[llvm-commits] patch: teach deadargelim to work on externally visible functions!

Chris Lattner clattner at apple.com
Fri Jan 8 17:48:45 PST 2010


On Jan 5, 2010, at 2:58 AM, Török Edwin wrote:
>>> then why not do further optimizations based on this assumption, and
>>> really call the function we see
>>> (instead of going through the .plt and calling whatever that  
>>> resolves to
>>> at runtime).
>>>
>>
>> Can you elaborate?
>>
>
> Currently an externally visible function is called like this (with
> -fPIC), even when we know
> the function is in the current module:
> callq   foo at PLT
>
> Which does allow for an override at runtime (see example at bottom),  
> but
> that is not what the optimizer assumed.

Does GCC do this?  This seems "bad".  Neither gcc or llvm does the  
equivalent on darwin.

> My suggestion is:
>   - why go through all the trouble of calling it via PLT, and allowing
> runtime override, when what we really want
> is call the function we see? We could call it directly, i.e.:
>        callq foo

This makes sense to me, this is what I thought we did already. :)

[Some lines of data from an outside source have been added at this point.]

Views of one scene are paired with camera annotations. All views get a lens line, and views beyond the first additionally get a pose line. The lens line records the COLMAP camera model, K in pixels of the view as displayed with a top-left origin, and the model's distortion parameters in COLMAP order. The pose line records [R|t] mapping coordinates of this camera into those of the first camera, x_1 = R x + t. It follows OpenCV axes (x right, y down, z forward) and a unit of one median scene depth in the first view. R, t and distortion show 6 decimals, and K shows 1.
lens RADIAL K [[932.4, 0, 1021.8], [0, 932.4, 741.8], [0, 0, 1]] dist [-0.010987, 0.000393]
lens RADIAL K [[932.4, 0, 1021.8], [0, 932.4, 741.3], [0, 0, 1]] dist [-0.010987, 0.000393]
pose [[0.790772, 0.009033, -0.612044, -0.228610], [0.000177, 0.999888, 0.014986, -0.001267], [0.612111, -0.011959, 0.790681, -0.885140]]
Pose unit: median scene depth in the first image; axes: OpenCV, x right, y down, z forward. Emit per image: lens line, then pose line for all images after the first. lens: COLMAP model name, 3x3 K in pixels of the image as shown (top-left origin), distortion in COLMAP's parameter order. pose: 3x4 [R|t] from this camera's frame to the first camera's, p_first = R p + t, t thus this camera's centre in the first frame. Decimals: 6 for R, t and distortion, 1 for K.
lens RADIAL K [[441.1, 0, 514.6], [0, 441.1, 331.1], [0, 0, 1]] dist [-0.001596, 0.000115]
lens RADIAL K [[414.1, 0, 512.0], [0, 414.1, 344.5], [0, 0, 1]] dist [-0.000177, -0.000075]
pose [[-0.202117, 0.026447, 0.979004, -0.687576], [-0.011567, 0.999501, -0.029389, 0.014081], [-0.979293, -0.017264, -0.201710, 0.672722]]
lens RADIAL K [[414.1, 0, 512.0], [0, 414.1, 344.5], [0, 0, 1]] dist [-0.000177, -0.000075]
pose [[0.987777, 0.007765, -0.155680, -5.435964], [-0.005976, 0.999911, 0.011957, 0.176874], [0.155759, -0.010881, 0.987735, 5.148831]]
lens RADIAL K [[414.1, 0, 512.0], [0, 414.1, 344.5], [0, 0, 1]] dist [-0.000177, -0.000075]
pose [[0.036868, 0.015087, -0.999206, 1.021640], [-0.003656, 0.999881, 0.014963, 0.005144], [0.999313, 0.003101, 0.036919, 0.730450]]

>   - from an ELF symbol visibility point of view this would mean the
> symbols should get protected visibility, instead of default visibility

How does this affect visibility?

>   - then we would get consistent behavior from optimized and
> non-optimized code
>   - you get same behavior regardless which file you place your  
> function
> into, it will always get called directly, instead of indirectly via  
> the PLT
>
> Here is an example where the link order of shared libs causes a
> different function to be called:
...

This example has undefined behavior, so it doesn't matter what we  
produce.  We should just always generate the faster code.  This sounds  
like a pretty serious performance bug on ELF systems.